Stored items from a collection:

+ + + + +

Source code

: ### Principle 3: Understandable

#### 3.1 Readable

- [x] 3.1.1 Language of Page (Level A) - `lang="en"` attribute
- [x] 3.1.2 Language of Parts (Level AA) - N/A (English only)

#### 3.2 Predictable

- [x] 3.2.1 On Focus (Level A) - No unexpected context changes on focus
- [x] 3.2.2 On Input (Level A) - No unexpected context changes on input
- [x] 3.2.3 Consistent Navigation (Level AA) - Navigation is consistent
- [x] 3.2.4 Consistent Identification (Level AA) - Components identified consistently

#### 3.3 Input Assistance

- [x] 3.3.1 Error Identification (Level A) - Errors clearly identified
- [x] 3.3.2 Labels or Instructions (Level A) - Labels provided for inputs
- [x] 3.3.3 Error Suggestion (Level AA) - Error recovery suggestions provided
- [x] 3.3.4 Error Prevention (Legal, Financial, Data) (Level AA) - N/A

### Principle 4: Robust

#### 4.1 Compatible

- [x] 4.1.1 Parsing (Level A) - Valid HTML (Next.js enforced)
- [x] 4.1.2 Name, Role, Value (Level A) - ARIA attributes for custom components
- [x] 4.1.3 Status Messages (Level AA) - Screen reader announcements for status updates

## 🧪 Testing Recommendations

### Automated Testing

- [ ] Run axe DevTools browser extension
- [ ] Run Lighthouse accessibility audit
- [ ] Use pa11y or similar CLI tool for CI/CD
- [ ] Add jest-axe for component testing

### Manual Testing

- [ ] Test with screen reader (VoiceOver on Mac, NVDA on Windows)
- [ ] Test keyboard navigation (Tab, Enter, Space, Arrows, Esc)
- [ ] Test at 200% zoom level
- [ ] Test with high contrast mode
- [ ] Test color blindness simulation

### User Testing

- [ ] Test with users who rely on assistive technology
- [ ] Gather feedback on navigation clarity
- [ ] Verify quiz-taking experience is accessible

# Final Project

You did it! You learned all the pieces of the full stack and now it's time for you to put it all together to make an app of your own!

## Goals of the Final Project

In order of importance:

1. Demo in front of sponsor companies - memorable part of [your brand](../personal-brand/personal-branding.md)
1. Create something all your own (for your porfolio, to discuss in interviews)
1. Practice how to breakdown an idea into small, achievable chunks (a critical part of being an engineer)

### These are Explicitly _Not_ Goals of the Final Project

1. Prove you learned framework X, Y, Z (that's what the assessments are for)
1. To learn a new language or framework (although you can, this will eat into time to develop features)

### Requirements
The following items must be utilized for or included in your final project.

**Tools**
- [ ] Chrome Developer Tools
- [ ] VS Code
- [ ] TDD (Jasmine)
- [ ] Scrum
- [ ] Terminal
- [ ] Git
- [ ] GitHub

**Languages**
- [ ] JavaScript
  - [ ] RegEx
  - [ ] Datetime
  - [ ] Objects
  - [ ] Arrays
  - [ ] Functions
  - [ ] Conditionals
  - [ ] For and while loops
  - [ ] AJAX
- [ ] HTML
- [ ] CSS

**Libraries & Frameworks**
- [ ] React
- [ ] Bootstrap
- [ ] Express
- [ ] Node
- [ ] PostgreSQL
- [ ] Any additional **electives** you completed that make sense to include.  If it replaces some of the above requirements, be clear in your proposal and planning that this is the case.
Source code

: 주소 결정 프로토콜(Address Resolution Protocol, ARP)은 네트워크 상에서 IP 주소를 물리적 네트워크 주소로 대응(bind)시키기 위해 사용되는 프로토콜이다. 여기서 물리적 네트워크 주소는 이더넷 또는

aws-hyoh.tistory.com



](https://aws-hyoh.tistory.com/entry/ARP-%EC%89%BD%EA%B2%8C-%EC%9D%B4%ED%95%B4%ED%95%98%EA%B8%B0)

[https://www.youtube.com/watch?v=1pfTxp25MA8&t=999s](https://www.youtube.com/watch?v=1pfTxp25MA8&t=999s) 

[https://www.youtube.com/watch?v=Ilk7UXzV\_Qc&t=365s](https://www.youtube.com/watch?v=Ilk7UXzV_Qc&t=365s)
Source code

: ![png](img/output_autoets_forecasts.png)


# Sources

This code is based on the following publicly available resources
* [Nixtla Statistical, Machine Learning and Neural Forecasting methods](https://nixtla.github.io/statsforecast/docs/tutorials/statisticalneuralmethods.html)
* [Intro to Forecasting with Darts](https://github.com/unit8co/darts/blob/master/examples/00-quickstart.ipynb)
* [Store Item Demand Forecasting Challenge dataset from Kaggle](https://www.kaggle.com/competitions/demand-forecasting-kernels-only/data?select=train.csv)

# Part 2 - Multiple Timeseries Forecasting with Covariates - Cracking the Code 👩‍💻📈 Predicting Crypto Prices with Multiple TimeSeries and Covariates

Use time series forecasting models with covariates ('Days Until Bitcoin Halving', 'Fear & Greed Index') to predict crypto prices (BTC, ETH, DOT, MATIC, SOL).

+ + + + +

Your task:
Provide a faithful, complete copy of the entries above.

Solution for this problem:
Source code

: ### Principle 3: Understandable

#### 3.1 Readable

- [x] 3.1.1 Language of Page (Level A) - `lang="en"` attribute
- [x] 3.1.2 Language of Parts (Level AA) - N/A (English only)

#### 3.2 Predictable

- [x] 3.2.1 On Focus (Level A) - No unexpected context changes on focus
- [x] 3.2.2 On Input (Level A) - No unexpected context changes on input
- [x] 3.2.3 Consistent Navigation (Level AA) - Navigation is consistent
- [x] 3.2.4 Consistent Identification (Level AA) - Components identified consistently

#### 3.3 Input Assistance

- [x] 3.3.1 Error Identification (Level A) - Errors clearly identified
- [x] 3.3.2 Labels or Instructions (Level A) - Labels provided for inputs
- [x] 3.3.3 Error Suggestion (Level AA) - Error recovery suggestions provided
- [x] 3.3.4 Error Prevention (Legal, Financial, Data) (Level AA) - N/A

### Principle 4: Robust

#### 4.1 Compatible

- [x] 4.1.1 Parsing (Level A) - Valid HTML (Next.js enforced)
- [x] 4.1.2 Name, Role, Value (Level A) - ARIA attributes for custom components
- [x] 4.1.3 Status Messages (Level AA) - Screen reader announcements for status updates

## 🧪 Testing Recommendations

### Automated Testing

- [ ] Run axe DevTools browser extension
- [ ] Run Lighthouse accessibility audit
- [ ] Use pa11y or similar CLI tool for CI/CD
- [ ] Add jest-axe for component testing

### Manual Testing

- [ ] Test with screen reader (VoiceOver on Mac, NVDA on Windows)
- [ ] Test keyboard navigation (Tab, Enter, Space, Arrows, Esc)
- [ ] Test at 200% zoom level
- [ ] Test with high contrast mode
- [ ] Test color blindness simulation

### User Testing

- [ ] Test with users who rely on assistive technology
- [ ] Gather feedback on navigation clarity
- [ ] Verify quiz-taking experience is accessible

# Final Project

You did it! You learned all the pieces of the full stack and now it's time for you to put it all together to make an app of your own!

## Goals of the Final Project

In order of importance:

1. Demo in front of sponsor companies - memorable part of [your brand](../personal-brand/personal-branding.md)
1. Create something all your own (for your porfolio, to discuss in interviews)
1. Practice how to breakdown an idea into small, achievable chunks (a critical part of being an engineer)

### These are Explicitly _Not_ Goals of the Final Project

1. Prove you learned framework X, Y, Z (that's what the assessments are for)
1. To learn a new language or framework (although you can, this will eat into time to develop features)

### Requirements
The following items must be utilized for or included in your final project.

**Tools**
- [ ] Chrome Developer Tools
- [ ] VS Code
- [ ] TDD (Jasmine)
- [ ] Scrum
- [ ] Terminal
- [ ] Git
- [ ] GitHub

**Languages**
- [ ] JavaScript
  - [ ] RegEx
  - [ ] Datetime
  - [ ] Objects
  - [ ] Arrays
  - [ ] Functions
  - [ ] Conditionals
  - [ ] For and while loops
  - [ ] AJAX
- [ ] HTML
- [ ] CSS

**Libraries & Frameworks**
- [ ] React
- [ ] Bootstrap
- [ ] Express
- [ ] Node
- [ ] PostgreSQL
- [ ] Any additional **electives** you completed that make sense to include.  If it replaces some of the above requirements, be clear in your proposal and planning that this is the case.
Source code

: 주소 결정 프로토콜(Address Resolution Protocol, ARP)은 네트워크 상에서 IP 주소를 물리적 네트워크 주소로 대응(bind)시키기 위해 사용되는 프로토콜이다. 여기서 물리적 네트워크 주소는 이더넷 또는

aws-hyoh.tistory.com



](https://aws-hyoh.tistory.com/entry/ARP-%EC%89%BD%EA%B2%8C-%EC%9D%B4%ED%95%B4%ED%95%98%EA%B8%B0)

[https://www.youtube.com/watch?v=1pfTxp25MA8&t=999s](https://www.youtube.com/watch?v=1pfTxp25MA8&t=999s) 

[https://www.youtube.com/watch?v=Ilk7UXzV\_Qc&t=365s](https://www.youtube.com/watch?v=Ilk7UXzV_Qc&t=365s)
Source code

: ![png](img/output_autoets_forecasts.png)


# Sources

This code is based on the following publicly available resources
* [Nixtla Statistical, Machine Learning and Neural Forecasting methods](https://nixtla.github.io/statsforecast/docs/tutorials/statisticalneuralmethods.html)
* [Intro to Forecasting with Darts](https://github.com/unit8co/darts/blob/master/examples/00-quickstart.ipynb)
* [Store Item Demand Forecasting Challenge dataset from Kaggle](https://www.kaggle.com/competitions/demand-forecasting-kernels-only/data?select=train.csv)

# Part 2 - Multiple Timeseries Forecasting with Covariates - Cracking the Code 👩‍💻📈 Predicting Crypto Prices with Multiple TimeSeries and Covariates

Use time series forecasting models with covariates ('Days Until Bitcoin Halving', 'Fear & Greed Index') to predict crypto prices (BTC, ETH, DOT, MATIC, SOL).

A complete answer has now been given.